The professional networking site reported earnings of 38 cents on $363.7 million in revenue, a 59% increase from the same period last year. Analysts surveyed by Thomson Reuters expected revenues of $354 billion and a net profit of 31 cents per share. Membership grew 37% to 238 million and total page views grew 25% to 11.7 billion from the second quarter 2012.

"Accelerated member growth and strong engagement drove record operating and financial results in the second quarter," CEO Jeff Weiner said in a statement. "We are continuing to invest in driving scale across the LinkedIn platform in order to fully realize our long-term potential."

Since its IPO in 2011, LinkedIn has beat analysts' expectation in every quarter.


ValueClick shares plunged 17.09% to $20.81 following weak second-quarter earnings and third quarter guidance.

The digital marketing company's revenues rose just 4% from $154 million in the same period the year before to $159.8 million, below analysts' expectation of $166 million. The California-based company expects third-quarter revenues between $164 million and $168 million, with EPS between 39 and 40 cents. Analysts, in contrast, expected revenue of $180 million and EPS or 43 cents.

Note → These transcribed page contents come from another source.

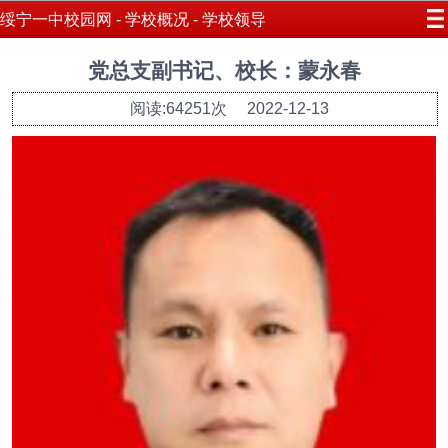
绥宁一中校园网 - 学校概况 - 学校领导
党总支副书记、校长：蒙永春
阅读:64251次
2022-12-13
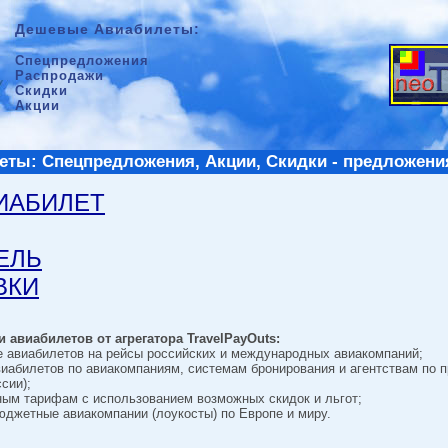
Дешевые Авиабилеты:
Спецпредложения
Распродажи
Скидки
Акции
ты: Спецпредложения, Акции, Скидки - предложени
ВИАБИЛЕТ
ТЕЛЬ
ВКИ
 авиабилетов от агрегатора TravelPayOuts:
е авиабилетов на рейсы российских и международных авиакомпаний;
виабилетов по авиакомпаниям, системам бронирования и агентствам по 
сии);
ным тарифам с использованием возможных скидок и льгот;
джетные авиакомпании (лоукосты) по Европе и миру.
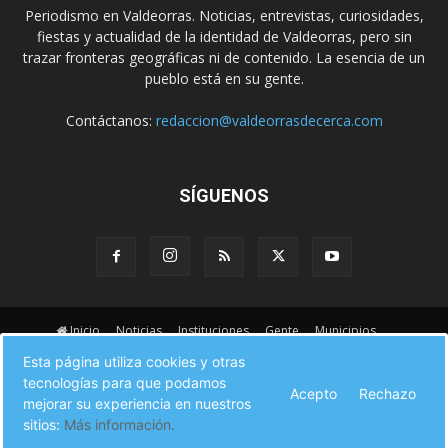
Periodismo en Valdeorras. Noticias, entrevistas, curiosidades,
fiestas y actualidad de la identidad de Valdeorras, pero sin
trazar fronteras geográficas ni de contenido. La esencia de un
pueblo está en su gente.
Contáctanos:
redaccion@valdeorrasdecerca.com
SÍGUENOS
Inicio
Noticias
Instituciones
Gente
Municipios
A pie de calle
Fiestas
Eventos
Cultura
Esta página utiliza cookies y otras
Turismo en Valdeorras
CAMINO DE INVIERNO
Agenda Comercial
tecnologías para que podamos
Sucesos
Contacto
Acepto
Rechazo
mejorar su experiencia en nuestros
sitios:
Más información.
© Valdeorras de Cerca 2017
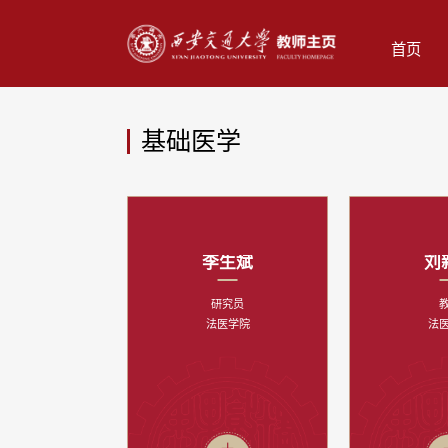
首页
基础医学
李生斌
刘
研究员
法医学院
法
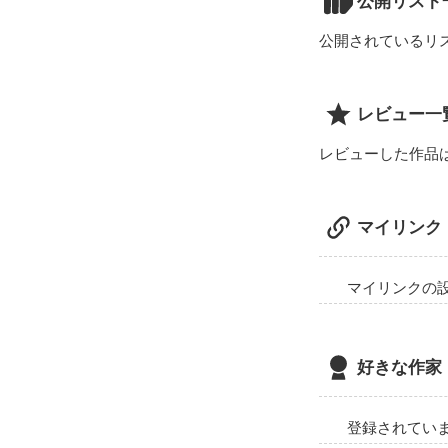
公開リスト
公開されているリ
あの時の私はな
レビュー一
まだ子供なのに
レビューした作品
我慢しなきゃっ
マイリンク
マイリンクの
好きな作家
登録されてい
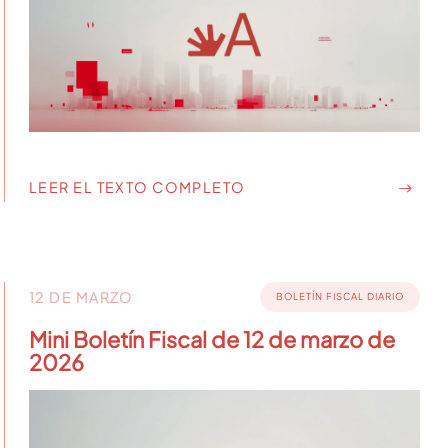
LEER EL TEXTO COMPLETO
12 DE MARZO
BOLETÍN FISCAL DIARIO
Mini Boletín Fiscal de 12 de marzo de
2026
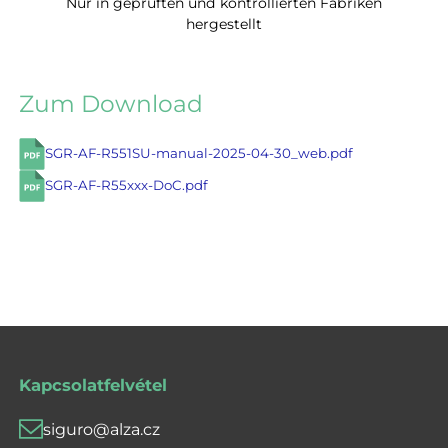
Nur in geprüften und kontrollierten Fabriken
hergestellt
Zum Download
SGR-AF-R551SU-manual-2025-04-30_web.pdf
SGR-AF-R55xxx-DoC.pdf
Kapcsolatfelvétel
siguro@alza.cz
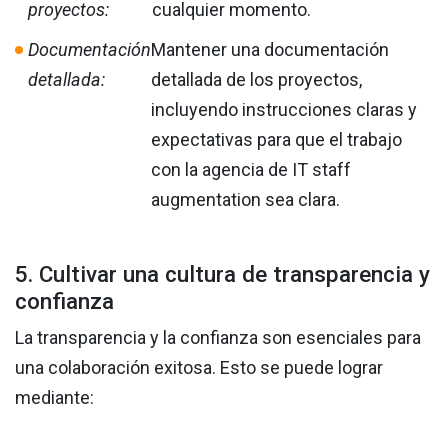
proyectos:
cualquier momento.
Documentación
Mantener una documentación
detallada:
detallada de los proyectos,
incluyendo instrucciones claras y
expectativas para que el trabajo
con la agencia de IT staff
augmentation sea clara.
5. Cultivar una cultura de transparencia y
confianza
La transparencia y la confianza son esenciales para
una colaboración exitosa. Esto se puede lograr
mediante:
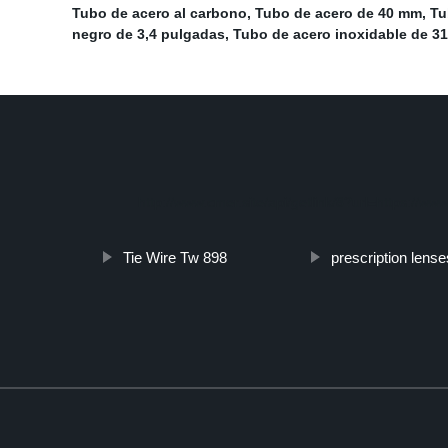
Tubo de acero al carbono
,
Tubo de acero de 40 mm
,
Tu
negro de 3,4 pulgadas
,
Tubo de acero inoxidable de 31
http://www.cmer.site/api/getlink/8?url=https://ww
Tie Wire Tw 898
prescription lense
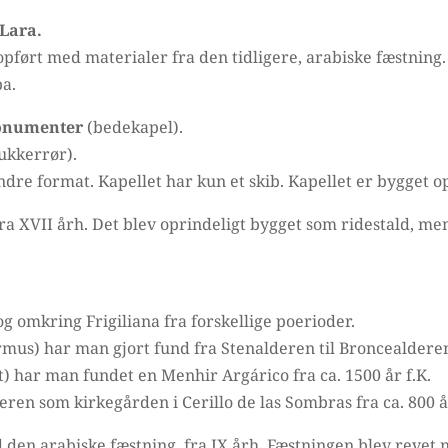
 Lara.
pført med materialer fra den tidligere, arabiske fæstning.
a.
monumenter
(bedekapel).
ukkerrør).
ndre format. Kapellet har kun et skib. Kapellet er bygget o
ra XVII årh. Det blev oprindeligt bygget som ridestald, m
g omkring Frigiliana fra forskellige poerioder.
rmus) har man gjort fund fra Stenalderen til Broncealdere
) har man fundet en Menhir Argárico fra ca. 1500 år f.K.
ren som kirkegården i Cerillo de las Sombras fra ca. 800 år
den arabiske fæstning, fra IX årh. Fæstningen blev revet n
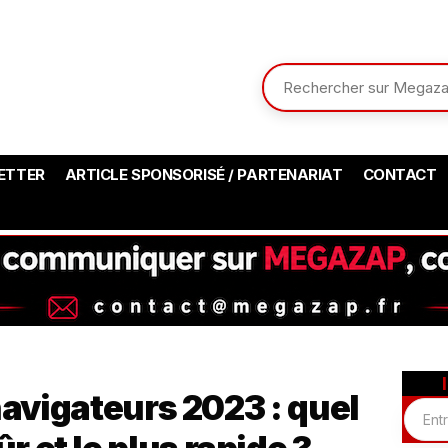
ETTER
ARTICLE SPONSORISÉ / PARTENARIAT
CONTACT
navigateurs 2023 : quel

CEO John Giuliani attempted to reassure shareholders that ValueClick's subpar results were just a temporary setback. "Despite some top line weakness in the quarter from our insertion order-driven display business, we made great progress on our integration initiatives," he said in a statement. "In addition, our significant affiliate marketing client wins during Q2 represent a great addition to our roster of direct, strategic relationships with major advertisers and provide us with an even stronger base for sustainable, profitable growth in the years to come."


Shares of Dell rose 5.29% to $13.64 following news Friday that the long-awaited buyout was more likely.

The computer company's board announced that they had reached a new definitive merger agreement with founder Michael Dell and his partner in the deal, private equity firm Silver Lake Partners. Under the proposed deal, Dell would pay $13.75 per share, a ten cent increase from his previous offer, along with a special dividend of 13 cents and a guaranteed third quarter dividend of eight cents. These additions add $350 million to the $24 billion value of the buyout. In exchange, the board agreed to Dell's stipulation that the rules of the vote be changed such that abstentions do not count as no votes. That change makes a victory for Dell much more likely. The new shareholder vote is scheduled for September.

News of the deal came less than half an hour before a shareholder meeting in which shareholders were expected to reject the buyout, which would have ended Dell's hopes to regain control of the company for the first time since it went public 25 years ago.